• [TASKS]
1. In the passage on mortgage debt and interest burdens below, retype the stretch from "Checking the actual" through "the debt ratio.".
2. Using the passage on mortgage debt and interest burdens below, answer these questions:
(a) To which year does the chart index both mortgage debt and house prices to 100?
(b) What was the maximum interest rate burden ever experienced, and in what year?
(c) To what level would the cash rate have to fall for average rates to drop by 3%?
3. Name every person mentioned in the passage on mortgage debt and interest burdens below, leaving out the title of the author's earlier post.

• [EXCERPTED TEXT]
★ ★ ★ ★ ★
The reason for this, of course, is the dramatic increase in mortgage debt over the last twenty years. Analysts who believe that house prices will always rise focus just on that datum itself. I’ve argued from a Hyman Minsky, “Financial Instability Hypothesis” point of view, that this trend of rising house prices only occurs because the debt borrowed to buy houses has risen faster still. The next chart, which indexes both mortgage debt and household prices to 100 in 1996, illustrates that point:
Finally, there are of course two forces that determine the interest repayment burden–the rate of interest and the level of debt (three actually if one looks at the real burden, but I couldn’t find that chart in a hurry so I’ll leave it for another day). If you plot the level of debt as a proportion of GDP on a horizontal axis, and the interest rate on the vertical, then you can show combinations of Debt to GDP ratios and interest rates that have an equivalent outcome in terms of the interest rate burden: thus a combination of a Debt to GDP ratio of 40% and a nominal interest rate of 20% has the same impact as a burden of 400% and an average rate of 2%.
Checking the actual time path of the interest rate burden on this chart, I surmised that a speculative boom seems to occur whenever the burden falls to about the 8% level, whereas the maximum burden we’d ever experienced was 16.7% in 1990, with a debt ratio of 83% and an average interest rate of 19.7%.
Also, interpolating from the mean gap between the cash rate and average interest rates of 3.3%, it appeared that the debt ratio at which the minimum debt burden would be that “good times” level of 8%, was 240%: if the debt to GDP ratio ever hit that level, then there was no way the “good times” could ever come back. That analysis is shown in the next chart. Though we’ve retreated from the “maximum pain” line of 16.7%, we’re still well above the “good times” level of 8%–it would in fact take a further 3% fall in interest rates to take us back there, if there was no change in the debt ratio.
So there isn’t much room for rate cuts to reflate the economy–a 3% fall in average rates would require the cash rate to fall to 0.25%, and all of the rate cut to be passed on. That headroom would fall even further if that “schoolboy error” Debt to GDP ratio rose any further.
Thus the interest rate cuts have reduced the pain of debt servicing, but they haven’t reduced them to anything near the comfortable levels of the pre-1980s. And the main problem of debt-deleveraging remains, and will be the main factor driving the economy down, as the contribution that change in debt makes to aggregate demand plunges. That effect is already patently obvious in the US data:
And the first signs of the same process are now turning up in the Australian data, with the most recent “unexpected” increase in the unemployment rate:
The impact of de-leveraging is the main force that I see driving us into Depression, and taking house prices down in the process. There may well be a fillip to the bottom end of the housing market out of the Government’s ludicrous boost to the First Home Buyer’s Grant, but the weight of deleveraging will, I expect, soon tell against that.
And Rory, let’s lighten up here please. My Dr StrangeLove post was meant to make in a comic fashion a point that obviously hadn’t gotten through via serious discussion: that stock to flow comparisons are, if done correctly, legitimate aspects of analysing a dynamic system. Concede that point, and I’ll tickle you with my next sword thrust, rather than slicing your legs off.
Over to you, Mr Joye, for the ringside commentary.
★ ★ ★ ★ ★
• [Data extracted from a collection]
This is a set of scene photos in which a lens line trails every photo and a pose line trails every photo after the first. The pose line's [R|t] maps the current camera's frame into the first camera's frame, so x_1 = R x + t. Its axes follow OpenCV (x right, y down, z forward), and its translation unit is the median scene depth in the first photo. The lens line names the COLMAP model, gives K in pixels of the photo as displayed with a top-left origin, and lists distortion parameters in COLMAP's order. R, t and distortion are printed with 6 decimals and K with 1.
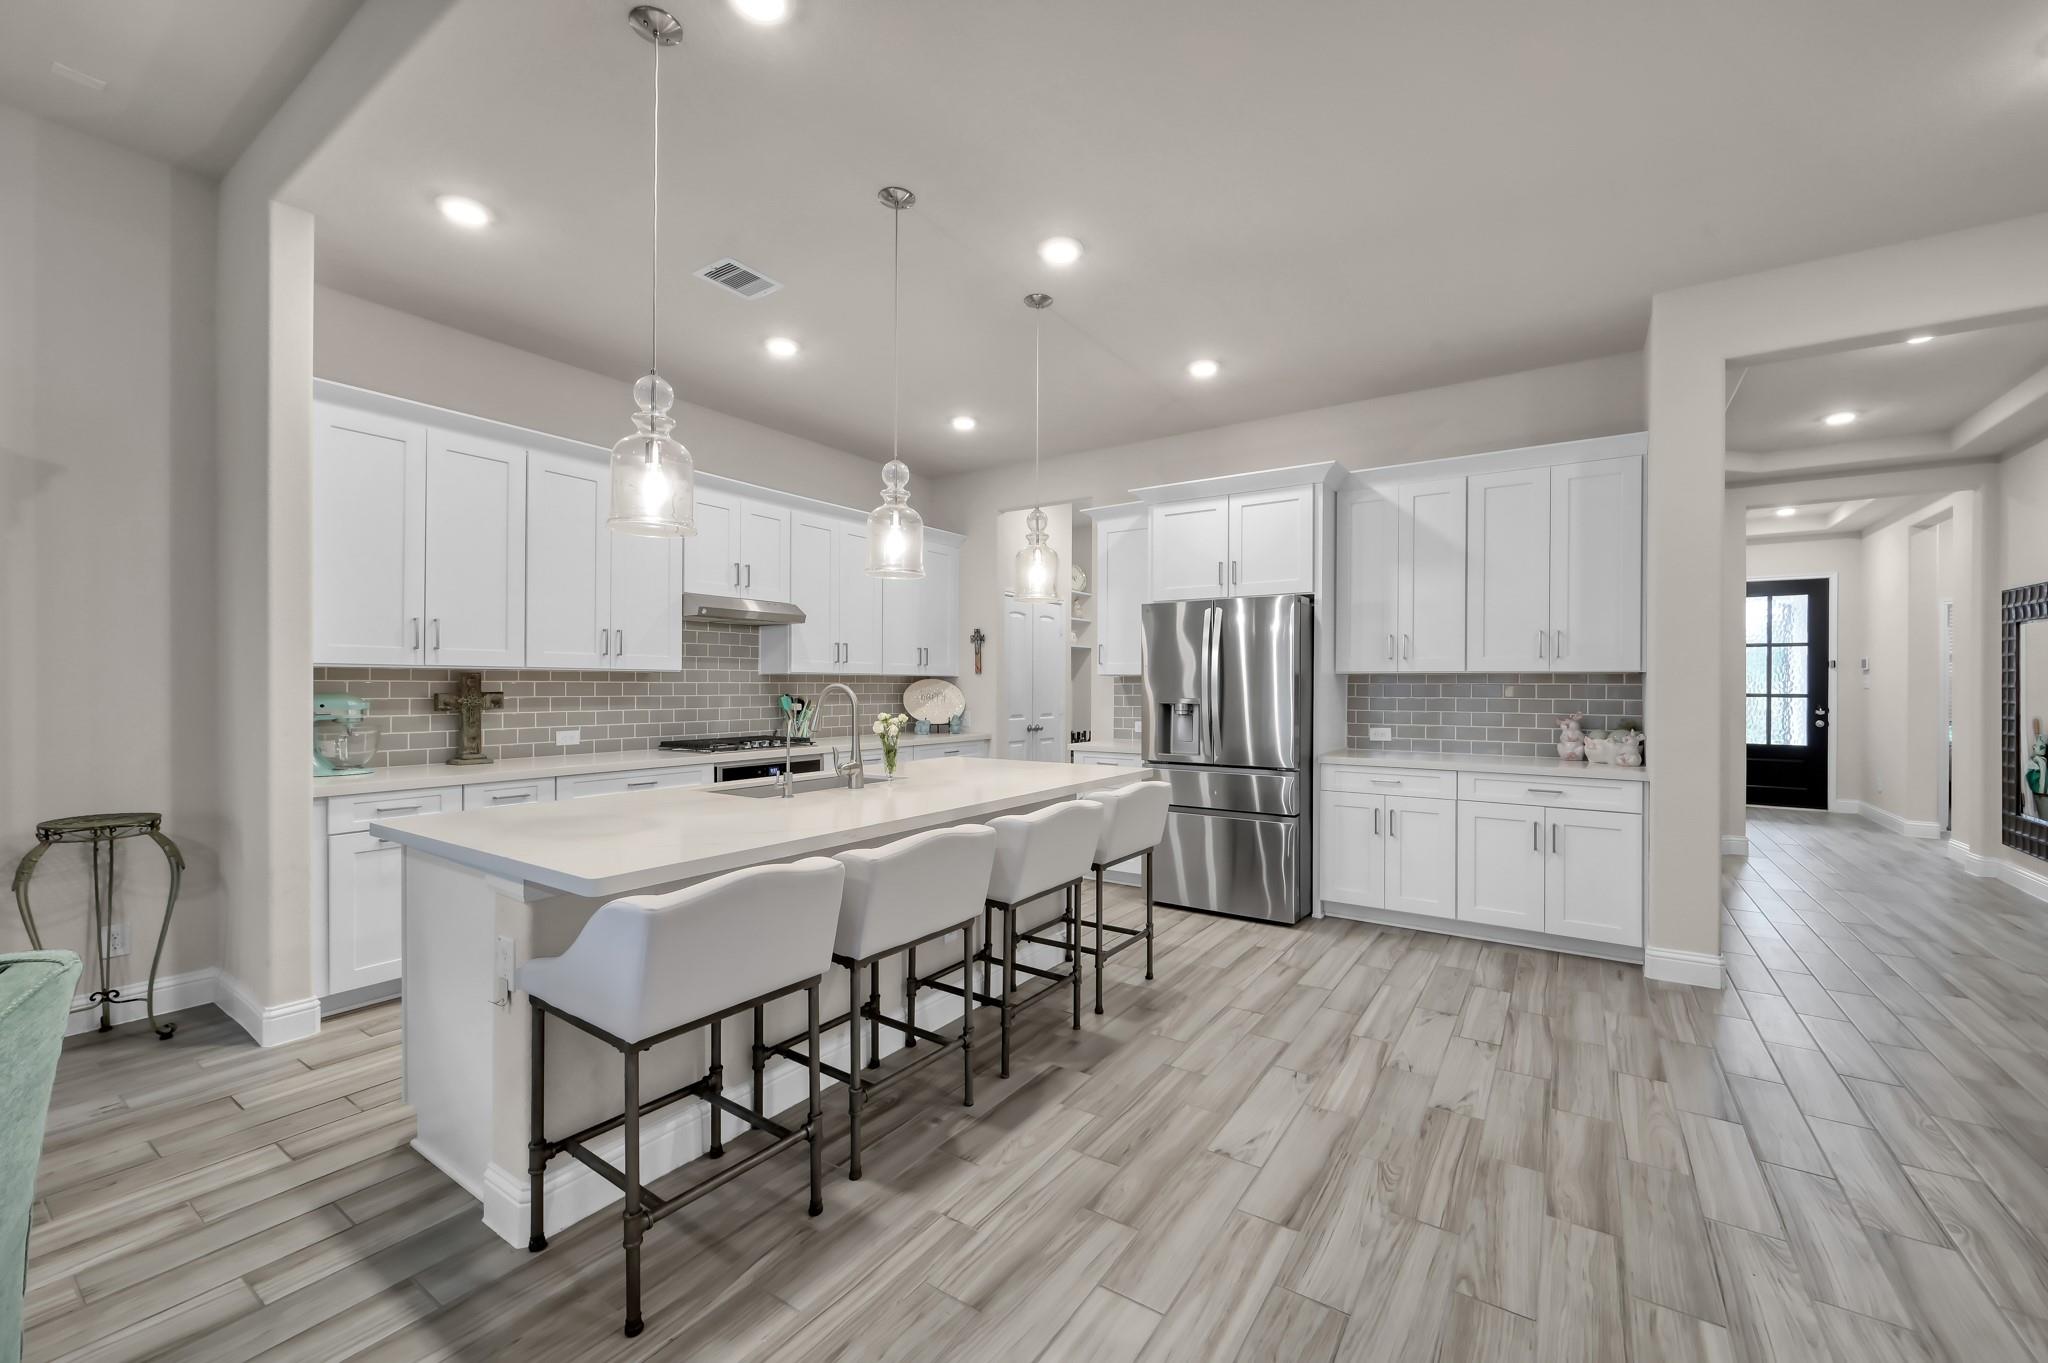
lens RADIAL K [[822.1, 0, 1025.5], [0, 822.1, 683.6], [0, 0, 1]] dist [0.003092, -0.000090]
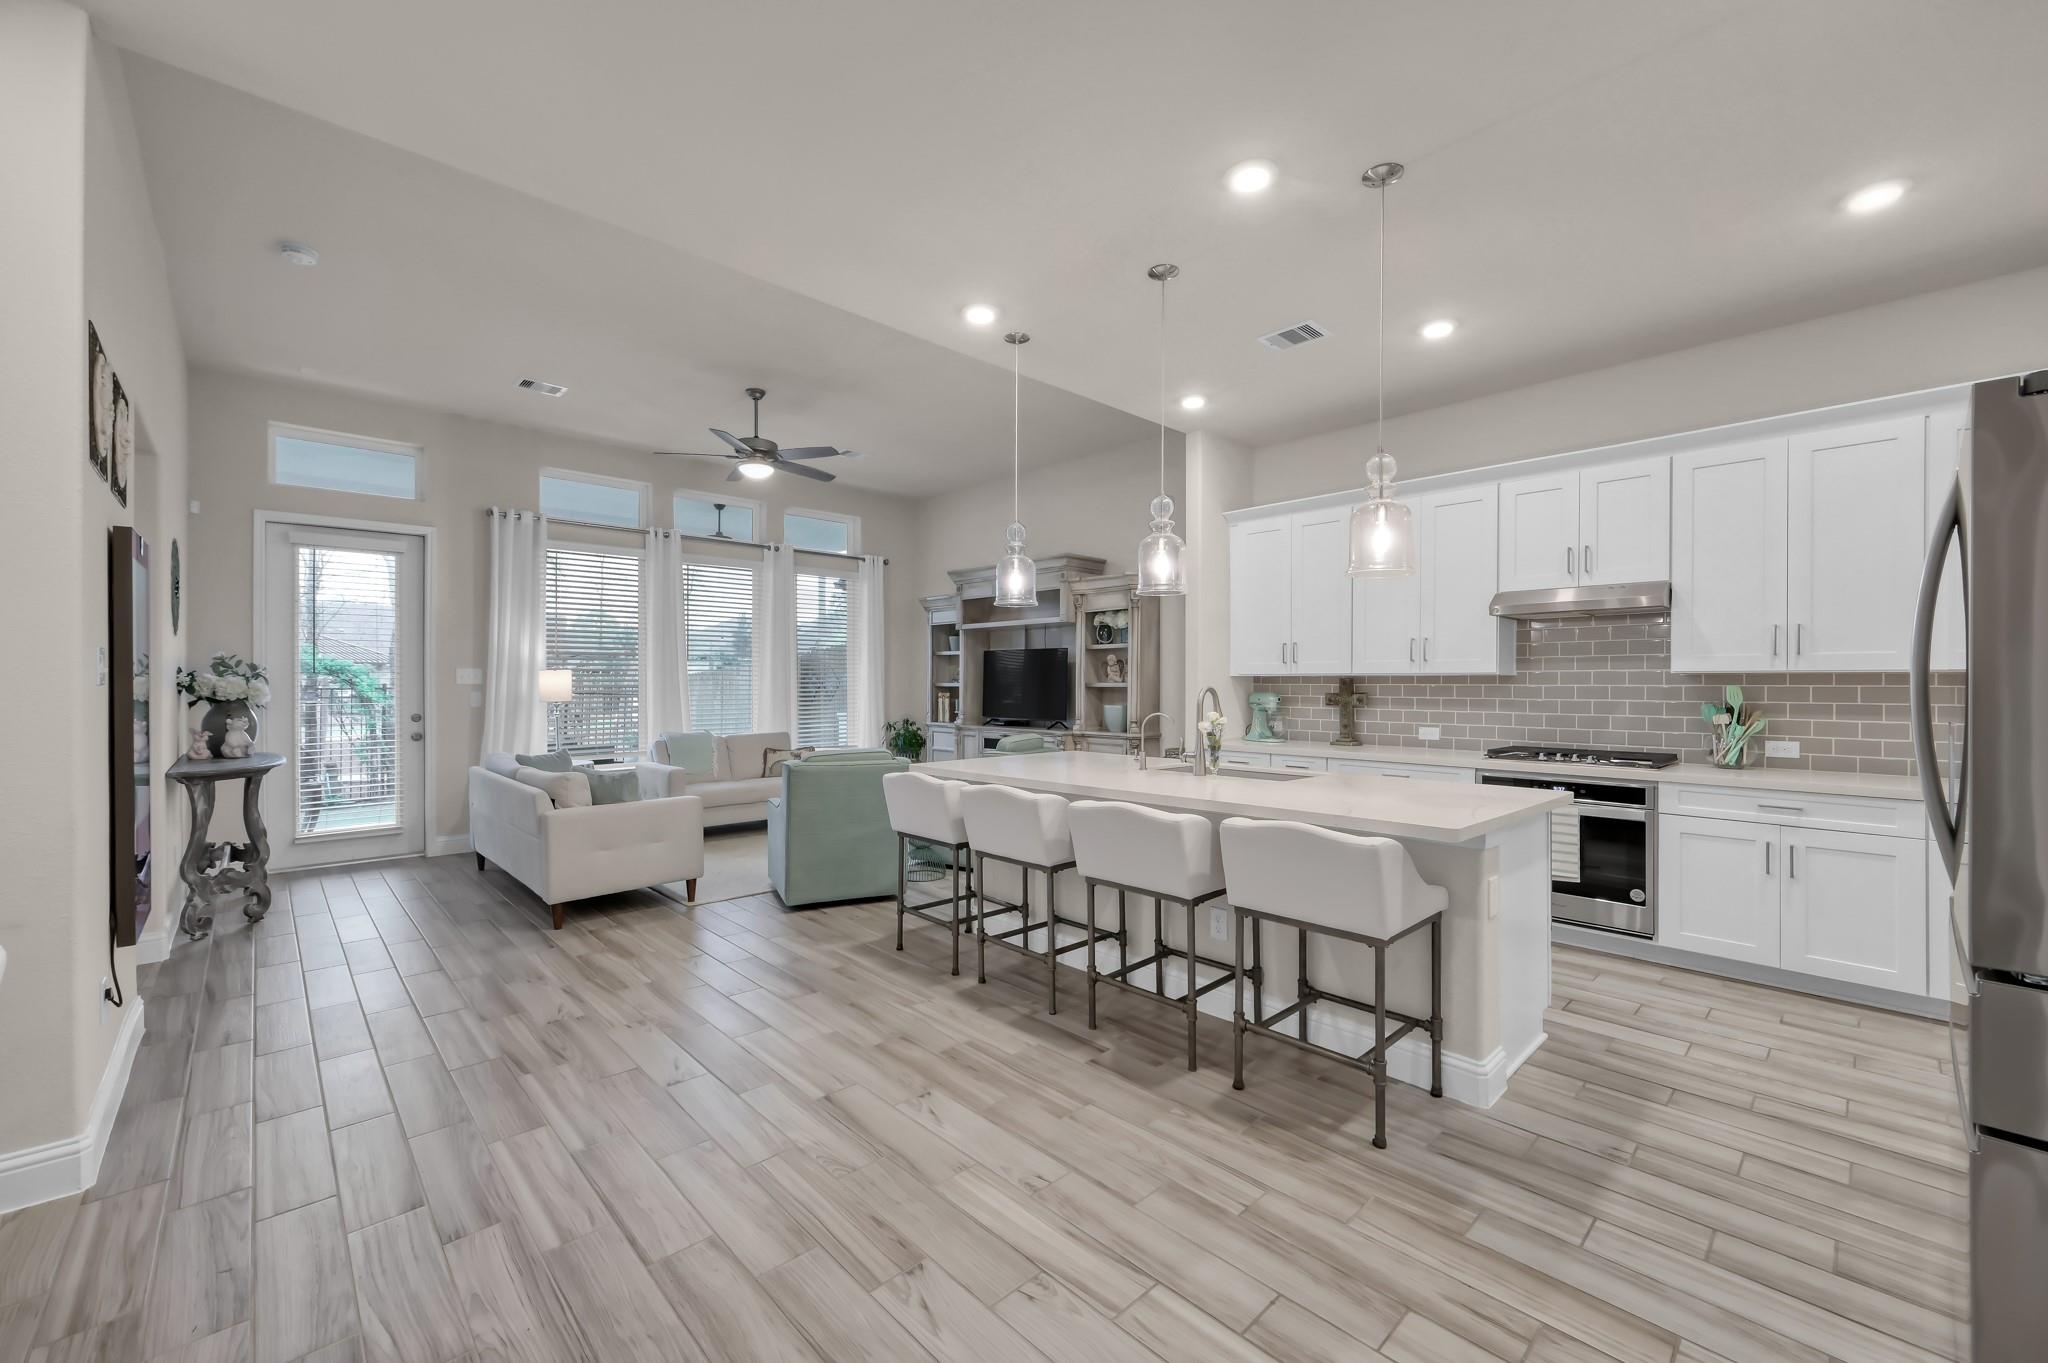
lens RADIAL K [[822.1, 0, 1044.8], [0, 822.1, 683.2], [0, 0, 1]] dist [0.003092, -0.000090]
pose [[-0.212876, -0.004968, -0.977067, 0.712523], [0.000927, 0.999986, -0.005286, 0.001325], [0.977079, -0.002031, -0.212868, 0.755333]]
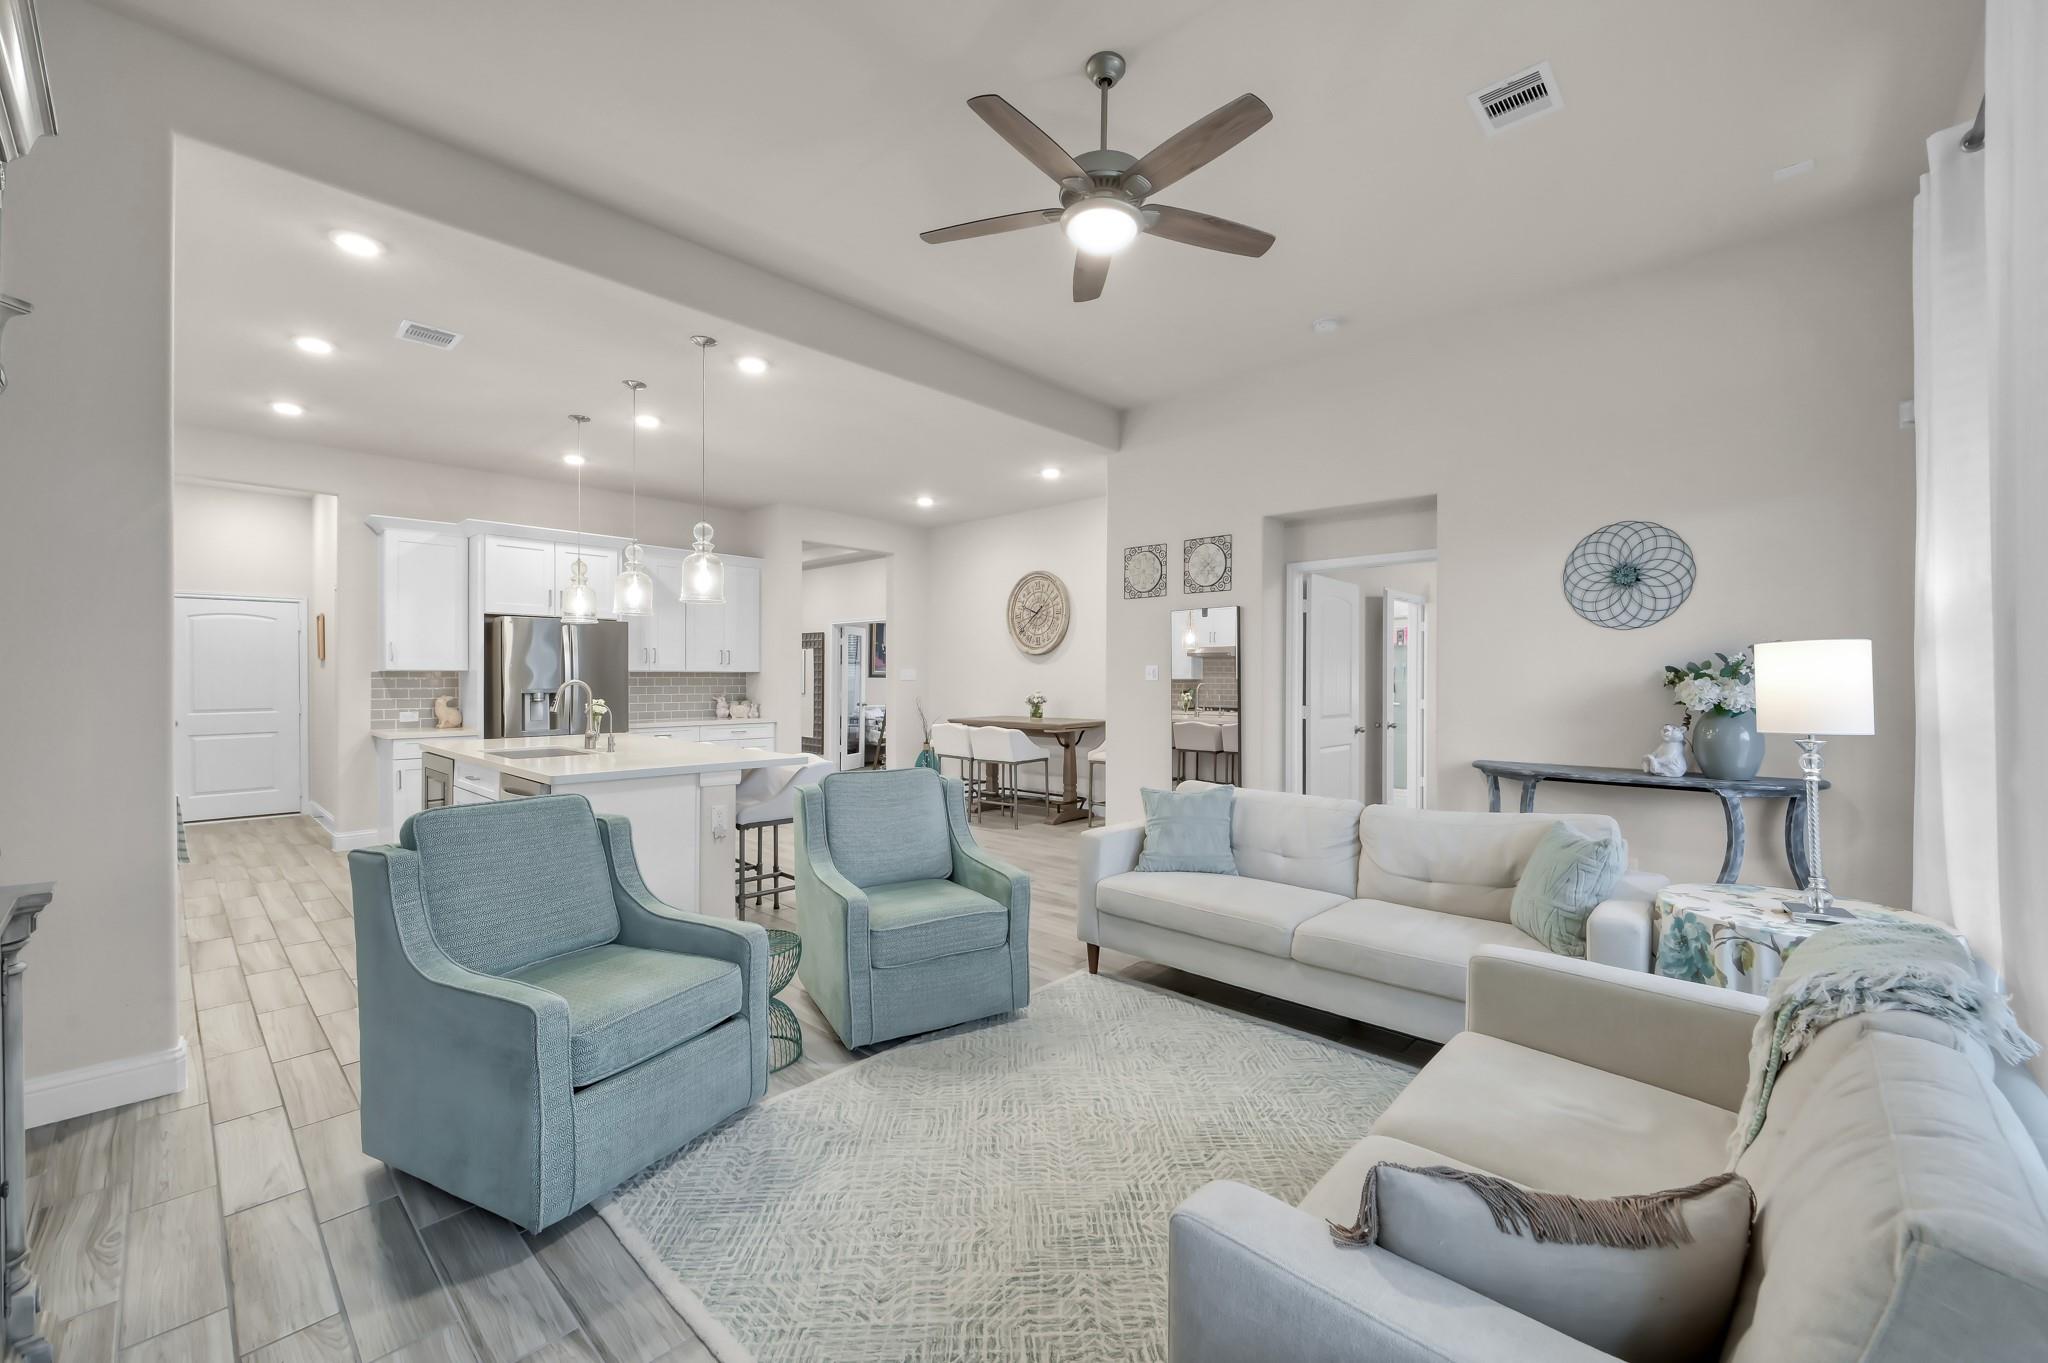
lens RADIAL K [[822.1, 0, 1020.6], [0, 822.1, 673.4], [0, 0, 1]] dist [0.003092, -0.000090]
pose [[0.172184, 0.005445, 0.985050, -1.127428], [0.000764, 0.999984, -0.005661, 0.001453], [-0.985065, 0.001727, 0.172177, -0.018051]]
★ ★ ★ ★ ★
• [EXERCISE RESULTS]
1.
Checking the actual time path of the interest rate burden on this chart, I surmised that a speculative boom seems to occur whenever the burden falls to about the 8% level, whereas the maximum burden we’d ever experienced was 16.7% in 1990, with a debt ratio of 83% and an average interest rate of 19.7%.
Also, interpolating from the mean gap between the cash rate and average interest rates of 3.3%, it appeared that the debt ratio at which the minimum debt burden would be that “good times” level of 8%, was 240%: if the debt to GDP ratio ever hit that level, then there was no way the “good times” could ever come back. That analysis is shown in the next chart. Though we’ve retreated from the “maximum pain” line of 16.7%, we’re still well above the “good times” level of 8%–it would in fact take a further 3% fall in interest rates to take us back there, if there was no change in the debt ratio.

2.
(a) 1996
(b) 16.7%, in 1990
(c) 0.25%

3. Hyman Minsky, Rory, Mr Joye